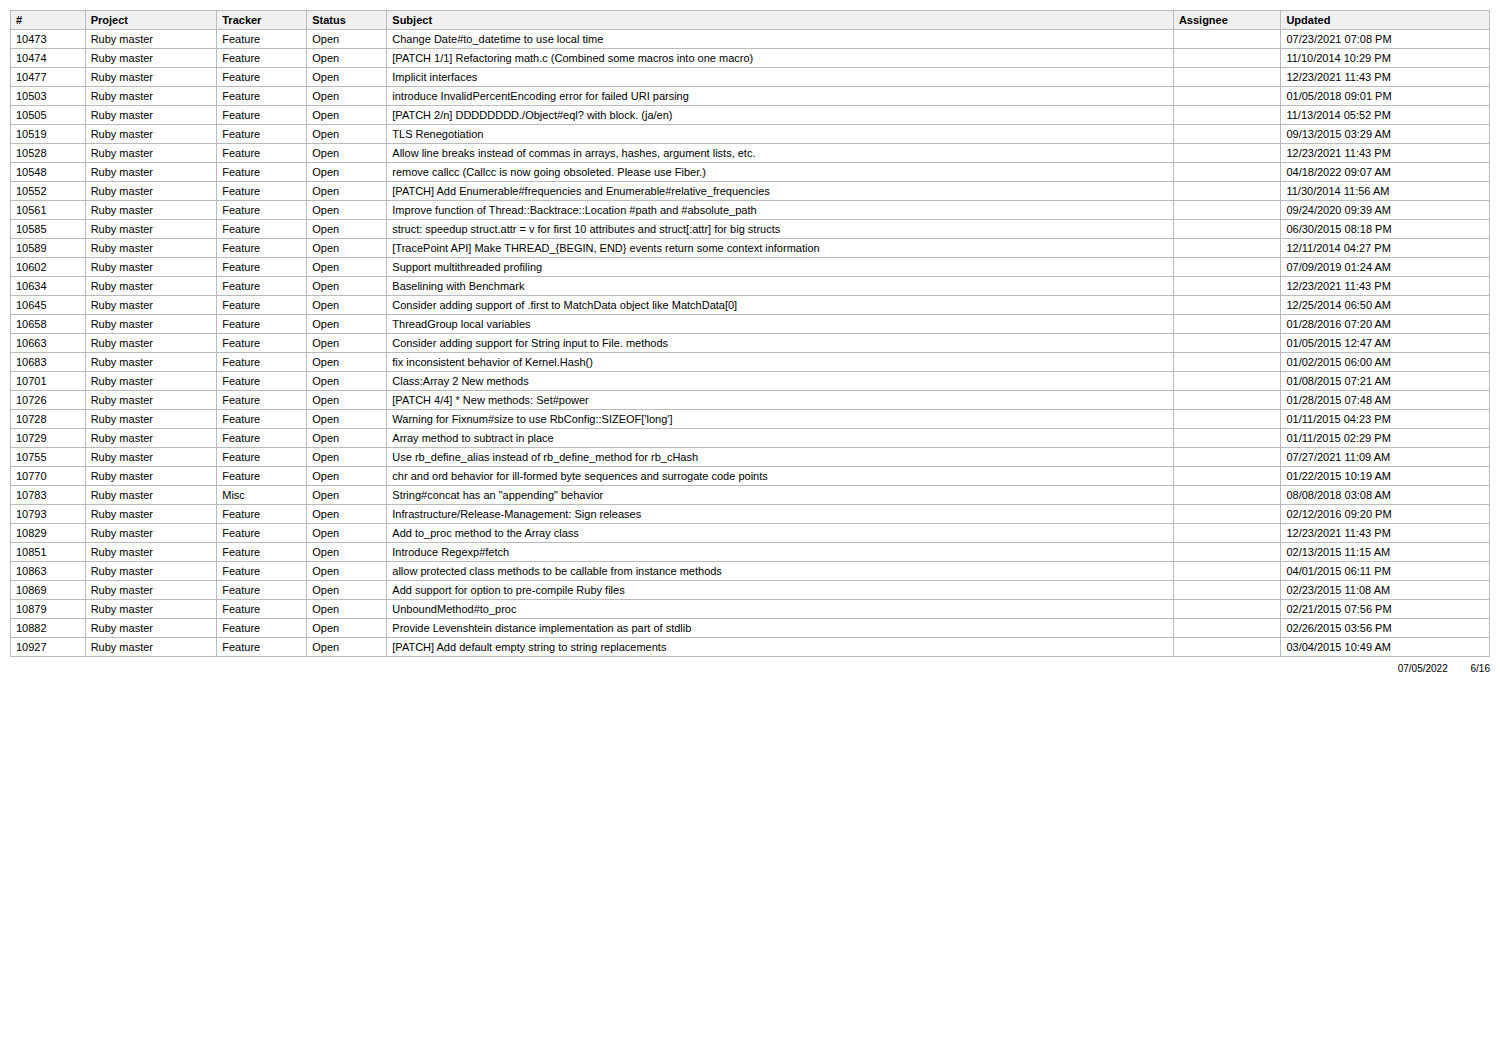| # | Project | Tracker | Status | Subject | Assignee | Updated |
| --- | --- | --- | --- | --- | --- | --- |
| 10473 | Ruby master | Feature | Open | Change Date#to_datetime to use local time | | 07/23/2021 07:08 PM |
| 10474 | Ruby master | Feature | Open | [PATCH 1/1] Refactoring math.c (Combined some macros into one macro) | | 11/10/2014 10:29 PM |
| 10477 | Ruby master | Feature | Open | Implicit interfaces | | 12/23/2021 11:43 PM |
| 10503 | Ruby master | Feature | Open | introduce InvalidPercentEncoding error for failed URI parsing | | 01/05/2018 09:01 PM |
| 10505 | Ruby master | Feature | Open | [PATCH 2/n] DDDDDDDD./Object#eql? with block. (ja/en) | | 11/13/2014 05:52 PM |
| 10519 | Ruby master | Feature | Open | TLS Renegotiation | | 09/13/2015 03:29 AM |
| 10528 | Ruby master | Feature | Open | Allow line breaks instead of commas in arrays, hashes, argument lists, etc. | | 12/23/2021 11:43 PM |
| 10548 | Ruby master | Feature | Open | remove callcc (Callcc is now going obsoleted. Please use Fiber.) | | 04/18/2022 09:07 AM |
| 10552 | Ruby master | Feature | Open | [PATCH] Add Enumerable#frequencies and Enumerable#relative_frequencies | | 11/30/2014 11:56 AM |
| 10561 | Ruby master | Feature | Open | Improve function of Thread::Backtrace::Location #path and #absolute_path | | 09/24/2020 09:39 AM |
| 10585 | Ruby master | Feature | Open | struct: speedup struct.attr = v for first 10 attributes and struct[:attr] for big structs | | 06/30/2015 08:18 PM |
| 10589 | Ruby master | Feature | Open | [TracePoint API] Make THREAD_{BEGIN, END} events return some context information | | 12/11/2014 04:27 PM |
| 10602 | Ruby master | Feature | Open | Support multithreaded profiling | | 07/09/2019 01:24 AM |
| 10634 | Ruby master | Feature | Open | Baselining with Benchmark | | 12/23/2021 11:43 PM |
| 10645 | Ruby master | Feature | Open | Consider adding support of .first to MatchData object like MatchData[0] | | 12/25/2014 06:50 AM |
| 10658 | Ruby master | Feature | Open | ThreadGroup local variables | | 01/28/2016 07:20 AM |
| 10663 | Ruby master | Feature | Open | Consider adding support for String input to File. methods | | 01/05/2015 12:47 AM |
| 10683 | Ruby master | Feature | Open | fix inconsistent behavior of Kernel.Hash() | | 01/02/2015 06:00 AM |
| 10701 | Ruby master | Feature | Open | Class:Array 2 New methods | | 01/08/2015 07:21 AM |
| 10726 | Ruby master | Feature | Open | [PATCH 4/4] * New methods: Set#power | | 01/28/2015 07:48 AM |
| 10728 | Ruby master | Feature | Open | Warning for Fixnum#size to use RbConfig::SIZEOF['long'] | | 01/11/2015 04:23 PM |
| 10729 | Ruby master | Feature | Open | Array method to subtract in place | | 01/11/2015 02:29 PM |
| 10755 | Ruby master | Feature | Open | Use rb_define_alias instead of rb_define_method for rb_cHash | | 07/27/2021 11:09 AM |
| 10770 | Ruby master | Feature | Open | chr and ord behavior for ill-formed byte sequences and surrogate code points | | 01/22/2015 10:19 AM |
| 10783 | Ruby master | Misc | Open | String#concat has an "appending" behavior | | 08/08/2018 03:08 AM |
| 10793 | Ruby master | Feature | Open | Infrastructure/Release-Management: Sign releases | | 02/12/2016 09:20 PM |
| 10829 | Ruby master | Feature | Open | Add to_proc method to the Array class | | 12/23/2021 11:43 PM |
| 10851 | Ruby master | Feature | Open | Introduce Regexp#fetch | | 02/13/2015 11:15 AM |
| 10863 | Ruby master | Feature | Open | allow protected class methods to be callable from instance methods | | 04/01/2015 06:11 PM |
| 10869 | Ruby master | Feature | Open | Add support for option to pre-compile Ruby files | | 02/23/2015 11:08 AM |
| 10879 | Ruby master | Feature | Open | UnboundMethod#to_proc | | 02/21/2015 07:56 PM |
| 10882 | Ruby master | Feature | Open | Provide Levenshtein distance implementation as part of stdlib | | 02/26/2015 03:56 PM |
| 10927 | Ruby master | Feature | Open | [PATCH] Add default empty string to string replacements | | 03/04/2015 10:49 AM |
07/05/2022 6/16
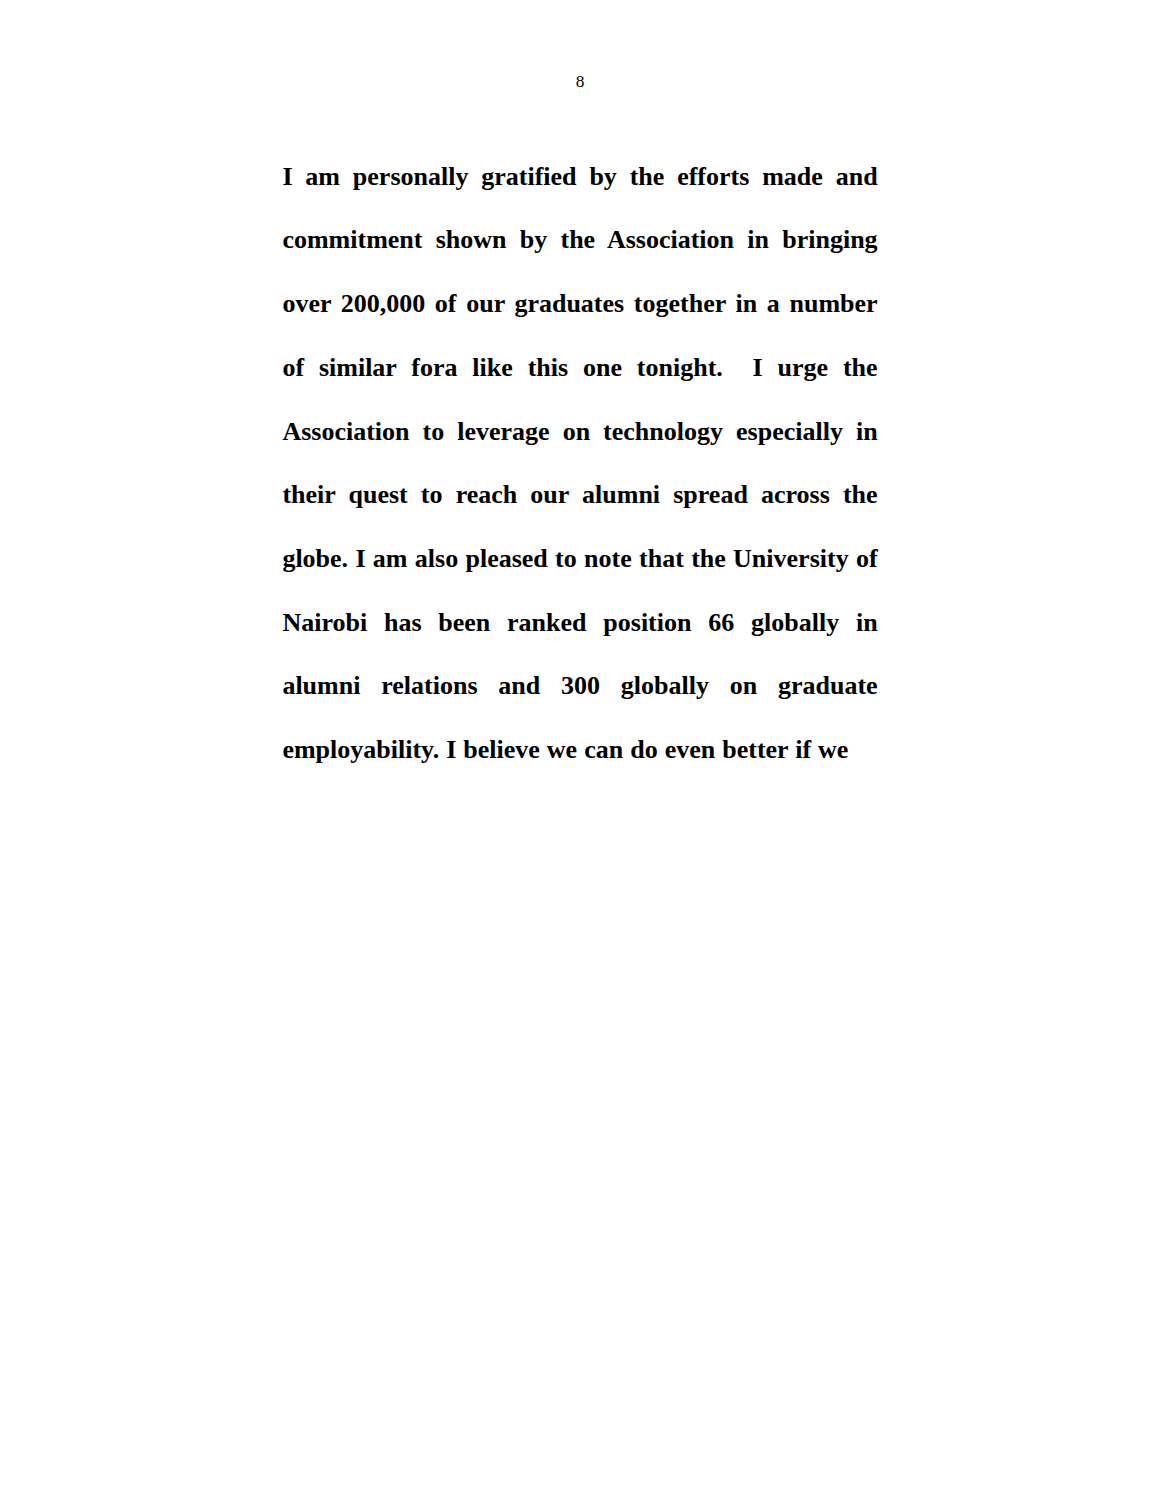8
I am personally gratified by the efforts made and commitment shown by the Association in bringing over 200,000 of our graduates together in a number of similar fora like this one tonight. I urge the Association to leverage on technology especially in their quest to reach our alumni spread across the globe. I am also pleased to note that the University of Nairobi has been ranked position 66 globally in alumni relations and 300 globally on graduate employability. I believe we can do even better if we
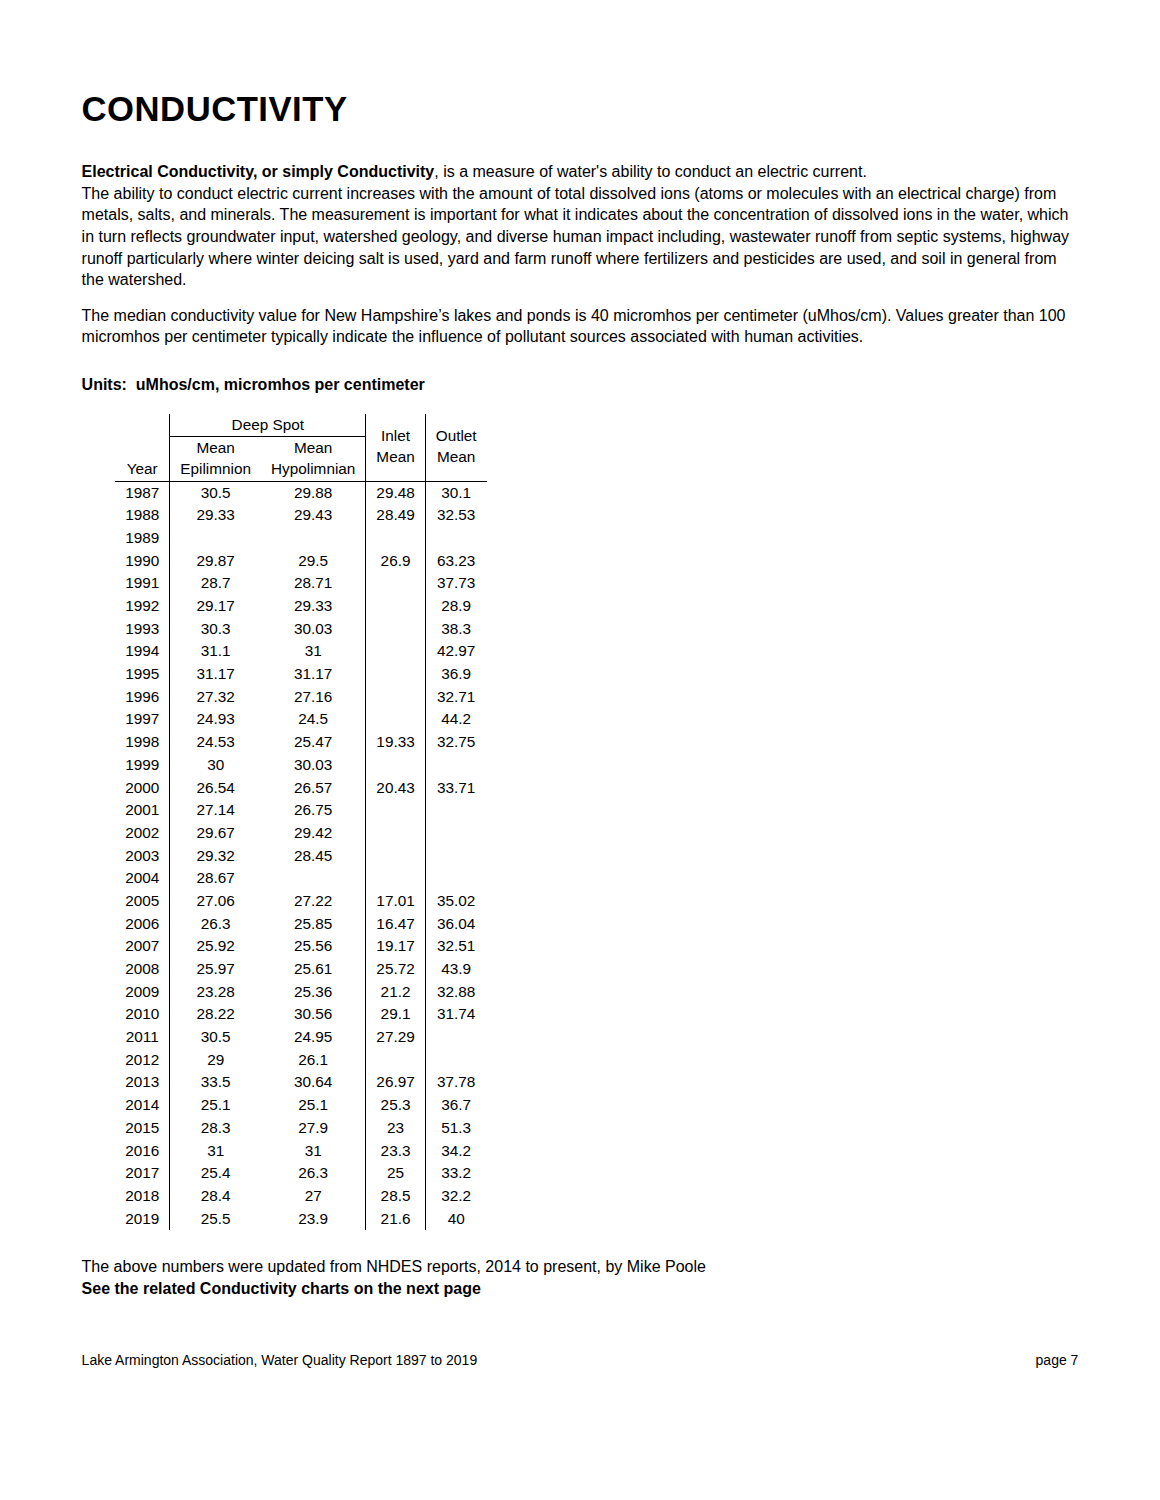CONDUCTIVITY
Electrical Conductivity, or simply Conductivity, is a measure of water's ability to conduct an electric current.
The ability to conduct electric current increases with the amount of total dissolved ions (atoms or molecules with an electrical charge) from metals, salts, and minerals. The measurement is important for what it indicates about the concentration of dissolved ions in the water, which in turn reflects groundwater input, watershed geology, and diverse human impact including, wastewater runoff from septic systems, highway runoff particularly where winter deicing salt is used, yard and farm runoff where fertilizers and pesticides are used, and soil in general from the watershed.
The median conductivity value for New Hampshire’s lakes and ponds is 40 micromhos per centimeter (uMhos/cm). Values greater than 100 micromhos per centimeter typically indicate the influence of pollutant sources associated with human activities.
Units: uMhos/cm, micromhos per centimeter
| Year | Deep Spot | Inlet Mean | Outlet Mean |
| --- | --- | --- | --- |
| Mean Epilimnion | Mean Hypolimnian |
| 1987 | 30.5 | 29.88 | 29.48 | 30.1 |
| 1988 | 29.33 | 29.43 | 28.49 | 32.53 |
| 1989 | | | | |
| 1990 | 29.87 | 29.5 | 26.9 | 63.23 |
| 1991 | 28.7 | 28.71 | | 37.73 |
| 1992 | 29.17 | 29.33 | | 28.9 |
| 1993 | 30.3 | 30.03 | | 38.3 |
| 1994 | 31.1 | 31 | | 42.97 |
| 1995 | 31.17 | 31.17 | | 36.9 |
| 1996 | 27.32 | 27.16 | | 32.71 |
| 1997 | 24.93 | 24.5 | | 44.2 |
| 1998 | 24.53 | 25.47 | 19.33 | 32.75 |
| 1999 | 30 | 30.03 | | |
| 2000 | 26.54 | 26.57 | 20.43 | 33.71 |
| 2001 | 27.14 | 26.75 | | |
| 2002 | 29.67 | 29.42 | | |
| 2003 | 29.32 | 28.45 | | |
| 2004 | 28.67 | | | |
| 2005 | 27.06 | 27.22 | 17.01 | 35.02 |
| 2006 | 26.3 | 25.85 | 16.47 | 36.04 |
| 2007 | 25.92 | 25.56 | 19.17 | 32.51 |
| 2008 | 25.97 | 25.61 | 25.72 | 43.9 |
| 2009 | 23.28 | 25.36 | 21.2 | 32.88 |
| 2010 | 28.22 | 30.56 | 29.1 | 31.74 |
| 2011 | 30.5 | 24.95 | 27.29 | |
| 2012 | 29 | 26.1 | | |
| 2013 | 33.5 | 30.64 | 26.97 | 37.78 |
| 2014 | 25.1 | 25.1 | 25.3 | 36.7 |
| 2015 | 28.3 | 27.9 | 23 | 51.3 |
| 2016 | 31 | 31 | 23.3 | 34.2 |
| 2017 | 25.4 | 26.3 | 25 | 33.2 |
| 2018 | 28.4 | 27 | 28.5 | 32.2 |
| 2019 | 25.5 | 23.9 | 21.6 | 40 |
The above numbers were updated from NHDES reports, 2014 to present, by Mike Poole
See the related Conductivity charts on the next page
Lake Armington Association, Water Quality Report 1897 to 2019 page 7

EXERCISE DIRECTIONS ▸
Print the material above verbatim, no images.

SOLUTION TO THIS TASK ▸
| # | Project | Tracker | Status | Subject | Assignee | Updated |
| --- | --- | --- | --- | --- | --- | --- |
| 10473 | Ruby master | Feature | Open | Change Date#to_datetime to use local time | | 07/23/2021 07:08 PM |
| 10474 | Ruby master | Feature | Open | [PATCH 1/1] Refactoring math.c (Combined some macros into one macro) | | 11/10/2014 10:29 PM |
| 10477 | Ruby master | Feature | Open | Implicit interfaces | | 12/23/2021 11:43 PM |
| 10503 | Ruby master | Feature | Open | introduce InvalidPercentEncoding error for failed URI parsing | | 01/05/2018 09:01 PM |
| 10505 | Ruby master | Feature | Open | [PATCH 2/n] DDDDDDDD./Object#eql? with block. (ja/en) | | 11/13/2014 05:52 PM |
| 10519 | Ruby master | Feature | Open | TLS Renegotiation | | 09/13/2015 03:29 AM |
| 10528 | Ruby master | Feature | Open | Allow line breaks instead of commas in arrays, hashes, argument lists, etc. | | 12/23/2021 11:43 PM |
| 10548 | Ruby master | Feature | Open | remove callcc (Callcc is now going obsoleted. Please use Fiber.) | | 04/18/2022 09:07 AM |
| 10552 | Ruby master | Feature | Open | [PATCH] Add Enumerable#frequencies and Enumerable#relative_frequencies | | 11/30/2014 11:56 AM |
| 10561 | Ruby master | Feature | Open | Improve function of Thread::Backtrace::Location #path and #absolute_path | | 09/24/2020 09:39 AM |
| 10585 | Ruby master | Feature | Open | struct: speedup struct.attr = v for first 10 attributes and struct[:attr] for big structs | | 06/30/2015 08:18 PM |
| 10589 | Ruby master | Feature | Open | [TracePoint API] Make THREAD_{BEGIN, END} events return some context information | | 12/11/2014 04:27 PM |
| 10602 | Ruby master | Feature | Open | Support multithreaded profiling | | 07/09/2019 01:24 AM |
| 10634 | Ruby master | Feature | Open | Baselining with Benchmark | | 12/23/2021 11:43 PM |
| 10645 | Ruby master | Feature | Open | Consider adding support of .first to MatchData object like MatchData[0] | | 12/25/2014 06:50 AM |
| 10658 | Ruby master | Feature | Open | ThreadGroup local variables | | 01/28/2016 07:20 AM |
| 10663 | Ruby master | Feature | Open | Consider adding support for String input to File. methods | | 01/05/2015 12:47 AM |
| 10683 | Ruby master | Feature | Open | fix inconsistent behavior of Kernel.Hash() | | 01/02/2015 06:00 AM |
| 10701 | Ruby master | Feature | Open | Class:Array 2 New methods | | 01/08/2015 07:21 AM |
| 10726 | Ruby master | Feature | Open | [PATCH 4/4] * New methods: Set#power | | 01/28/2015 07:48 AM |
| 10728 | Ruby master | Feature | Open | Warning for Fixnum#size to use RbConfig::SIZEOF['long'] | | 01/11/2015 04:23 PM |
| 10729 | Ruby master | Feature | Open | Array method to subtract in place | | 01/11/2015 02:29 PM |
| 10755 | Ruby master | Feature | Open | Use rb_define_alias instead of rb_define_method for rb_cHash | | 07/27/2021 11:09 AM |
| 10770 | Ruby master | Feature | Open | chr and ord behavior for ill-formed byte sequences and surrogate code points | | 01/22/2015 10:19 AM |
| 10783 | Ruby master | Misc | Open | String#concat has an "appending" behavior | | 08/08/2018 03:08 AM |
| 10793 | Ruby master | Feature | Open | Infrastructure/Release-Management: Sign releases | | 02/12/2016 09:20 PM |
| 10829 | Ruby master | Feature | Open | Add to_proc method to the Array class | | 12/23/2021 11:43 PM |
| 10851 | Ruby master | Feature | Open | Introduce Regexp#fetch | | 02/13/2015 11:15 AM |
| 10863 | Ruby master | Feature | Open | allow protected class methods to be callable from instance methods | | 04/01/2015 06:11 PM |
| 10869 | Ruby master | Feature | Open | Add support for option to pre-compile Ruby files | | 02/23/2015 11:08 AM |
| 10879 | Ruby master | Feature | Open | UnboundMethod#to_proc | | 02/21/2015 07:56 PM |
| 10882 | Ruby master | Feature | Open | Provide Levenshtein distance implementation as part of stdlib | | 02/26/2015 03:56 PM |
| 10927 | Ruby master | Feature | Open | [PATCH] Add default empty string to string replacements | | 03/04/2015 10:49 AM |
07/05/2022 6/16
8
I am personally gratified by the efforts made and commitment shown by the Association in bringing over 200,000 of our graduates together in a number of similar fora like this one tonight. I urge the Association to leverage on technology especially in their quest to reach our alumni spread across the globe. I am also pleased to note that the University of Nairobi has been ranked position 66 globally in alumni relations and 300 globally on graduate employability. I believe we can do even better if we
CONDUCTIVITY
Electrical Conductivity, or simply Conductivity, is a measure of water's ability to conduct an electric current.
The ability to conduct electric current increases with the amount of total dissolved ions (atoms or molecules with an electrical charge) from metals, salts, and minerals. The measurement is important for what it indicates about the concentration of dissolved ions in the water, which in turn reflects groundwater input, watershed geology, and diverse human impact including, wastewater runoff from septic systems, highway runoff particularly where winter deicing salt is used, yard and farm runoff where fertilizers and pesticides are used, and soil in general from the watershed.
The median conductivity value for New Hampshire’s lakes and ponds is 40 micromhos per centimeter (uMhos/cm). Values greater than 100 micromhos per centimeter typically indicate the influence of pollutant sources associated with human activities.
Units: uMhos/cm, micromhos per centimeter
| Year | Deep Spot | Inlet Mean | Outlet Mean |
| --- | --- | --- | --- |
| Mean Epilimnion | Mean Hypolimnian |
| 1987 | 30.5 | 29.88 | 29.48 | 30.1 |
| 1988 | 29.33 | 29.43 | 28.49 | 32.53 |
| 1989 | | | | |
| 1990 | 29.87 | 29.5 | 26.9 | 63.23 |
| 1991 | 28.7 | 28.71 | | 37.73 |
| 1992 | 29.17 | 29.33 | | 28.9 |
| 1993 | 30.3 | 30.03 | | 38.3 |
| 1994 | 31.1 | 31 | | 42.97 |
| 1995 | 31.17 | 31.17 | | 36.9 |
| 1996 | 27.32 | 27.16 | | 32.71 |
| 1997 | 24.93 | 24.5 | | 44.2 |
| 1998 | 24.53 | 25.47 | 19.33 | 32.75 |
| 1999 | 30 | 30.03 | | |
| 2000 | 26.54 | 26.57 | 20.43 | 33.71 |
| 2001 | 27.14 | 26.75 | | |
| 2002 | 29.67 | 29.42 | | |
| 2003 | 29.32 | 28.45 | | |
| 2004 | 28.67 | | | |
| 2005 | 27.06 | 27.22 | 17.01 | 35.02 |
| 2006 | 26.3 | 25.85 | 16.47 | 36.04 |
| 2007 | 25.92 | 25.56 | 19.17 | 32.51 |
| 2008 | 25.97 | 25.61 | 25.72 | 43.9 |
| 2009 | 23.28 | 25.36 | 21.2 | 32.88 |
| 2010 | 28.22 | 30.56 | 29.1 | 31.74 |
| 2011 | 30.5 | 24.95 | 27.29 | |
| 2012 | 29 | 26.1 | | |
| 2013 | 33.5 | 30.64 | 26.97 | 37.78 |
| 2014 | 25.1 | 25.1 | 25.3 | 36.7 |
| 2015 | 28.3 | 27.9 | 23 | 51.3 |
| 2016 | 31 | 31 | 23.3 | 34.2 |
| 2017 | 25.4 | 26.3 | 25 | 33.2 |
| 2018 | 28.4 | 27 | 28.5 | 32.2 |
| 2019 | 25.5 | 23.9 | 21.6 | 40 |
The above numbers were updated from NHDES reports, 2014 to present, by Mike Poole
See the related Conductivity charts on the next page
Lake Armington Association, Water Quality Report 1897 to 2019 page 7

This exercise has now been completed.